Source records
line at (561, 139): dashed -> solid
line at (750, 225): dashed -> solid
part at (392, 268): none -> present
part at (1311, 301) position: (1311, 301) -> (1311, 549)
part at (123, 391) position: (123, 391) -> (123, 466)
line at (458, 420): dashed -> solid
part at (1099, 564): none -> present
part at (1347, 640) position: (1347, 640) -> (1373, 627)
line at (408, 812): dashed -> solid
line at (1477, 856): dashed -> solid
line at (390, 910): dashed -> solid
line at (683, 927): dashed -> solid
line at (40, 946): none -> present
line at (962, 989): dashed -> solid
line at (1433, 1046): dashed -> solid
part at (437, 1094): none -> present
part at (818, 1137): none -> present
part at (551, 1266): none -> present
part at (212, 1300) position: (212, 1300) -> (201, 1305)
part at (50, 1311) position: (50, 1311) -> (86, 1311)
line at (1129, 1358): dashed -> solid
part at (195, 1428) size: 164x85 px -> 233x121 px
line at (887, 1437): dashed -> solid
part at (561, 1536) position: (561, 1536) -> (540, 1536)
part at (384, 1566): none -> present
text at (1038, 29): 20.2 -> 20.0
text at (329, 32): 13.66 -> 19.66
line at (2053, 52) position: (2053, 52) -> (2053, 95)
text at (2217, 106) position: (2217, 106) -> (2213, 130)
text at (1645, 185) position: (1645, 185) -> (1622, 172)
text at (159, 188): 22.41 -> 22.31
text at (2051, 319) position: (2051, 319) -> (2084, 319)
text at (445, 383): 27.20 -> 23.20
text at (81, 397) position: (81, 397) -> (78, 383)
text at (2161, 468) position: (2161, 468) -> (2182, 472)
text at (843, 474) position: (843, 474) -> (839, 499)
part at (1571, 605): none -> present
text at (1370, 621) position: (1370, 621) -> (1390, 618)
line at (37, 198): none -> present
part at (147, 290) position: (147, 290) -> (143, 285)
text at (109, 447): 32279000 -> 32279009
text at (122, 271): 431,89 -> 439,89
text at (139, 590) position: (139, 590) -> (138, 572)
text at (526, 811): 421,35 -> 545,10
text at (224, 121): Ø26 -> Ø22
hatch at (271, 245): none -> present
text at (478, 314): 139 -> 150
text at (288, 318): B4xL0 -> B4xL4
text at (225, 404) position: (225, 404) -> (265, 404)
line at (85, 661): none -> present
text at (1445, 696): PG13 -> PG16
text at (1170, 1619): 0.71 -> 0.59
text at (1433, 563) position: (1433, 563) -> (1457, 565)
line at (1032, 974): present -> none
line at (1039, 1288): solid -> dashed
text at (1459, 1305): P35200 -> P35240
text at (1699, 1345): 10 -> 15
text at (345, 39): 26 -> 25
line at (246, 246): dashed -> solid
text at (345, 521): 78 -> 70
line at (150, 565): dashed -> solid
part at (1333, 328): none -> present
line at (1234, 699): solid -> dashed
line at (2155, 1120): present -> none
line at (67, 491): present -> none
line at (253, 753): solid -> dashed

## Required work
Copy out every one of the entries above, line by line, without changing anything.

## Exercise solution
line at (561, 139): dashed -> solid
line at (750, 225): dashed -> solid
part at (392, 268): none -> present
part at (1311, 301) position: (1311, 301) -> (1311, 549)
part at (123, 391) position: (123, 391) -> (123, 466)
line at (458, 420): dashed -> solid
part at (1099, 564): none -> present
part at (1347, 640) position: (1347, 640) -> (1373, 627)
line at (408, 812): dashed -> solid
line at (1477, 856): dashed -> solid
line at (390, 910): dashed -> solid
line at (683, 927): dashed -> solid
line at (40, 946): none -> present
line at (962, 989): dashed -> solid
line at (1433, 1046): dashed -> solid
part at (437, 1094): none -> present
part at (818, 1137): none -> present
part at (551, 1266): none -> present
part at (212, 1300) position: (212, 1300) -> (201, 1305)
part at (50, 1311) position: (50, 1311) -> (86, 1311)
line at (1129, 1358): dashed -> solid
part at (195, 1428) size: 164x85 px -> 233x121 px
line at (887, 1437): dashed -> solid
part at (561, 1536) position: (561, 1536) -> (540, 1536)
part at (384, 1566): none -> present
text at (1038, 29): 20.2 -> 20.0
text at (329, 32): 13.66 -> 19.66
line at (2053, 52) position: (2053, 52) -> (2053, 95)
text at (2217, 106) position: (2217, 106) -> (2213, 130)
text at (1645, 185) position: (1645, 185) -> (1622, 172)
text at (159, 188): 22.41 -> 22.31
text at (2051, 319) position: (2051, 319) -> (2084, 319)
text at (445, 383): 27.20 -> 23.20
text at (81, 397) position: (81, 397) -> (78, 383)
text at (2161, 468) position: (2161, 468) -> (2182, 472)
text at (843, 474) position: (843, 474) -> (839, 499)
part at (1571, 605): none -> present
text at (1370, 621) position: (1370, 621) -> (1390, 618)
line at (37, 198): none -> present
part at (147, 290) position: (147, 290) -> (143, 285)
text at (109, 447): 32279000 -> 32279009
text at (122, 271): 431,89 -> 439,89
text at (139, 590) position: (139, 590) -> (138, 572)
text at (526, 811): 421,35 -> 545,10
text at (224, 121): Ø26 -> Ø22
hatch at (271, 245): none -> present
text at (478, 314): 139 -> 150
text at (288, 318): B4xL0 -> B4xL4
text at (225, 404) position: (225, 404) -> (265, 404)
line at (85, 661): none -> present
text at (1445, 696): PG13 -> PG16
text at (1170, 1619): 0.71 -> 0.59
text at (1433, 563) position: (1433, 563) -> (1457, 565)
line at (1032, 974): present -> none
line at (1039, 1288): solid -> dashed
text at (1459, 1305): P35200 -> P35240
text at (1699, 1345): 10 -> 15
text at (345, 39): 26 -> 25
line at (246, 246): dashed -> solid
text at (345, 521): 78 -> 70
line at (150, 565): dashed -> solid
part at (1333, 328): none -> present
line at (1234, 699): solid -> dashed
line at (2155, 1120): present -> none
line at (67, 491): present -> none
line at (253, 753): solid -> dashed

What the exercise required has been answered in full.